Requirement:
Reproduce exactly the span of lines that opens with the line containing "Van chôn ngầm" and closes with the last line of the entries below.

Data for review:

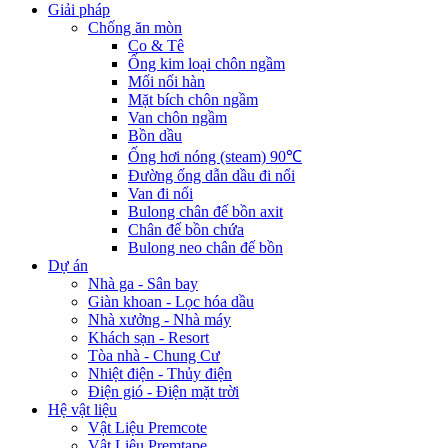
Giải pháp
Chống ăn mòn
Co & Tê
Ống kim loại chôn ngầm
Mối nối hàn
Mặt bích chôn ngầm
Van chôn ngầm
Bồn dầu
Ống hơi nóng (steam) 90℃
Đường ống dẫn dầu đi nổi
Van đi nổi
Bulong chân đế bồn axit
Chân đế bồn chứa
Bulong neo chân đế bồn
Dự án
Nhà ga - Sân bay
Giàn khoan - Lọc hóa dầu
Nhà xưởng - Nhà máy
Khách sạn - Resort
Tòa nhà - Chung Cư
Nhiệt điện - Thủy điện
Điện gió - Điện mặt trời
Hệ vật liệu
Vật Liệu Premcote
Vật Liệu Premtape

Solution for this exercise:
Van chôn ngầm
Bồn dầu
Ống hơi nóng (steam) 90℃
Đường ống dẫn dầu đi nổi
Van đi nổi
Bulong chân đế bồn axit
Chân đế bồn chứa
Bulong neo chân đế bồn
Dự án
Nhà ga - Sân bay
Giàn khoan - Lọc hóa dầu
Nhà xưởng - Nhà máy
Khách sạn - Resort
Tòa nhà - Chung Cư
Nhiệt điện - Thủy điện
Điện gió - Điện mặt trời
Hệ vật liệu
Vật Liệu Premcote
Vật Liệu Premtape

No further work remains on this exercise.